I'm going to assume some knowledge of how proteins get made. For review, here are articles about amino acids, DNA. and RNA.

The creationist article continues:
Besides all the evidence we have covered for the intelligent design of DNA information, there is still one amazing fact remaining--the ideal number of genetic letters in the DNA code for storage and translation.
Moreover, the copying mechanism of DNA, to meet maximum effectiveness, requires the number of letters in each word to be an even number. Of all possible mathematical combinations, the ideal number for storage and transcription has been calculated to be four letters.

This is exactly what has been found in the genes of every living thing on earth--a four-letter digital code. As Werner Gitt states: 'The coding system used for living beings is optimal from an engineering standpoint. This fact strengthens the argument that it was a case of purposeful design rather that (sic) a [lucky] chance."
What got me onto this subject is the claim that "The coding system used for living beings is optimal from an engineering standpoint". The article says "the copying mechanism of DNA, to meet maximum effectiveness, requires the number of letters in each word to be an even number". This makes no sense. There are actually three "letters" in each "word". (I'll omit the quotes from here on. Anthropomorhpic-sounding terms are handy metaphors, nothing more.)

A four-letter alphabet is needed only if each word is to be the same length. That's not optimum, though. It would be more efficient if the DNA code used something like Huffman coding, which uses shorter words for more frequent things. Such a code is prefix-free, which means that no word is ever the prefix for any other. Thus if "A" is used for the most frequent amino acid, every other word will begin with some other letter.
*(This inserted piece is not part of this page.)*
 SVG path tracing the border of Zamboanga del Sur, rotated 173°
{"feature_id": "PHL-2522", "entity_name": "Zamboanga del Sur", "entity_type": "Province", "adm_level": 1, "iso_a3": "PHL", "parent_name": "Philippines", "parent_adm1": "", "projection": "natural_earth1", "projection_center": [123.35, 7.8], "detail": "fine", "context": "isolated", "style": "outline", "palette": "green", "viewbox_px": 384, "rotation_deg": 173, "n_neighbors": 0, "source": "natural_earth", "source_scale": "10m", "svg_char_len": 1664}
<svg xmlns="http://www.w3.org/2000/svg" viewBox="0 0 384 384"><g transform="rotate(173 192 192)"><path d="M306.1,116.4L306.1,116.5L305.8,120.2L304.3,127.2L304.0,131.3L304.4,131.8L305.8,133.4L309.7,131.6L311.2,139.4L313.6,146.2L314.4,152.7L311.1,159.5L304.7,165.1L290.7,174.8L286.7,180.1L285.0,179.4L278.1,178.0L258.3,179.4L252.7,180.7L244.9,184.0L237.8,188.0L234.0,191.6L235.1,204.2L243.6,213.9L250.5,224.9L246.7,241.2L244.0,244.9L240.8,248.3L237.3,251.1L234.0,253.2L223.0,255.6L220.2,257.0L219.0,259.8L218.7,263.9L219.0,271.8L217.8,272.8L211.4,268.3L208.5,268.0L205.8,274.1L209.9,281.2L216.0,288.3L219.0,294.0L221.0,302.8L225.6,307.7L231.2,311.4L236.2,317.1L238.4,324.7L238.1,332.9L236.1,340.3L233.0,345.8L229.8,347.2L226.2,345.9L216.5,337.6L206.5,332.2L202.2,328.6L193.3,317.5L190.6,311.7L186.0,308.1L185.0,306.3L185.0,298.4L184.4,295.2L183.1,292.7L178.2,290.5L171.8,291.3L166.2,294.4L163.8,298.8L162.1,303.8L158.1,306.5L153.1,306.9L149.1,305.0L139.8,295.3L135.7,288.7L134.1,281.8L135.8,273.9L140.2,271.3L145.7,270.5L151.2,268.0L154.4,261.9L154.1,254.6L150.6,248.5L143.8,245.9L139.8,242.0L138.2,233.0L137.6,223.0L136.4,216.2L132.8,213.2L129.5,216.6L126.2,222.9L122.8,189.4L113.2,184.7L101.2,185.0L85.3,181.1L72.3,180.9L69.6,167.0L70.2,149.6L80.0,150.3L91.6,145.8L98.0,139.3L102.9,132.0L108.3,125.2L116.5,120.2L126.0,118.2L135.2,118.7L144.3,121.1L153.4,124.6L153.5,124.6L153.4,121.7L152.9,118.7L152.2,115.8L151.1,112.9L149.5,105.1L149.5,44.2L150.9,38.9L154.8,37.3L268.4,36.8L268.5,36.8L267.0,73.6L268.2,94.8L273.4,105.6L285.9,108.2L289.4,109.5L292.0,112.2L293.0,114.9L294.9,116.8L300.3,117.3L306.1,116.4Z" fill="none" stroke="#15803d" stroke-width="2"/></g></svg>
So when you are reading the text, you don't need any indication of where a word stops and the next one begins. (Francis Crick tried a similar scheme early on in the figuring-out of the genetic code, but it didn't work.) A biologist has calculated that "[t]he restriction to a fixed codon length of three bases means that it takes 42% more DNA than the minimum necessary, and the genetic code is 70% efficient."

So why didn't evolution produce a more efficient code? The biologist has some suggestions, but it seems to me that the major reason is that DNA doesn't code for protein. DNA codes for RNA. Since the function of this RNA is to tell other machinery how to code for protein, it's known as messenger RNA (mRNA).
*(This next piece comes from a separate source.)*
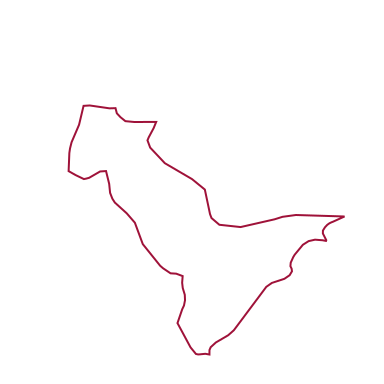 outline of Madriz, rotated 230°
{"feature_id": "NIC-665", "entity_name": "Madriz", "entity_type": "Department", "adm_level": 1, "iso_a3": "NIC", "parent_name": "Nicaragua", "parent_adm1": "", "projection": "robinson", "projection_center": [-86.499, 13.43], "detail": "fine", "context": "isolated", "style": "outline", "palette": "rose", "viewbox_px": 384, "rotation_deg": 230, "n_neighbors": 0, "source": "natural_earth", "source_scale": "10m", "svg_char_len": 1204}
<svg xmlns="http://www.w3.org/2000/svg" viewBox="0 0 384 384"><g transform="rotate(230 192 192)"><path d="M68.4,263.2L71.1,261.0L76.4,255.6L79.4,249.8L80.3,243.0L78.0,230.5L77.1,227.8L74.4,222.2L71.9,219.7L69.2,219.0L67.0,217.6L65.5,213.3L66.1,207.0L71.0,194.8L71.6,188.0L59.2,135.2L59.0,127.7L61.4,113.6L61.1,106.6L59.7,103.8L56.3,100.9L59.5,98.2L62.5,93.8L63.6,92.3L65.4,90.9L73.9,91.0L100.9,96.6L108.5,109.2L110.2,112.9L113.6,117.1L117.9,120.4L124.4,123.2L128.8,126.1L133.6,130.8L139.6,127.4L143.5,123.3L152.2,120.8L156.0,120.2L183.7,120.8L205.2,128.5L217.6,128.3L233.5,126.1L238.1,126.7L244.0,128.7L251.5,133.8L263.3,139.6L266.8,134.8L269.0,122.3L270.3,119.5L271.4,117.5L279.8,113.7L287.3,110.9L300.7,123.1L303.8,126.6L307.5,131.7L316.1,148.7L327.7,164.3L324.0,169.3L309.1,182.6L305.4,187.3L300.6,185.0L295.2,185.3L289.1,186.5L282.8,192.7L268.7,209.6L265.6,203.7L261.7,194.0L260.2,191.1L252.9,188.5L231.5,189.7L201.9,200.3L185.6,203.4L169.1,194.6L163.5,191.6L159.5,190.2L149.3,191.9L133.9,206.7L118.0,237.7L114.8,245.4L107.6,256.8L75.2,293.1L78.7,280.6L79.1,279.5L79.7,277.2L79.9,274.5L79.5,271.2L78.3,267.5L76.1,265.6L68.8,263.9L68.4,263.2Z" fill="none" stroke="#9f1239" stroke-width="2"/></g></svg>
A string of mRNA hooks up with a ribosome, which is part RNA and part protein, although the RNA seems to be the more important part. Another piece of RNA called a transfer RNA (tRNA) hooks onto the combination of ribosome and mRNA, carrying an amino acid. The tRNA has chemical hooks that recognize three specific letters in the mRNA. (As with just about everything in biology, it's a little more complicated than that.) The tRNA transfers its amino acid to the string of amino acids that's already attached to the ribosome. The ribosome moves the mRNA three letters on, ready for the tRNA that matches the next three-letter group.

DNA doesn't know anything about three-letter words (or about amino acids, for that matter); it's only at the ribosome that the word size becomes important. The correspondence between tRN and amino acid comes from an enzyme known as aminoacyl-tRNA synthetase. There is one synthetase for each combination of tRNA and amino acid; the synthetase attaches the proper amino acid to the proper tRNA.

A more technical explanation is here. This correspondence between mRNA, tRNA, and synthetase is sometimes known as the "second genetic code".

Or is it the first genetic code? RNA has lots of uses, and does most of the work in forming proteins; DNA just sits there. Maybe RNA came first, then DNA came along as a better way to simply store the information, leaving RNA as the user. This seems consistent with the RNA World hypothesis.

The relevance to the evolution of a more efficient DNA code is that any change in the length of a DNA word would have to be reflected in the tRNA, the ribosome, and the synthetase. If the pioneers of molecular biology had found that each tRNA included some sort of indicator of how far the ribosome needed to move the mRNA, then we might be a bit more receptive to an inference of design.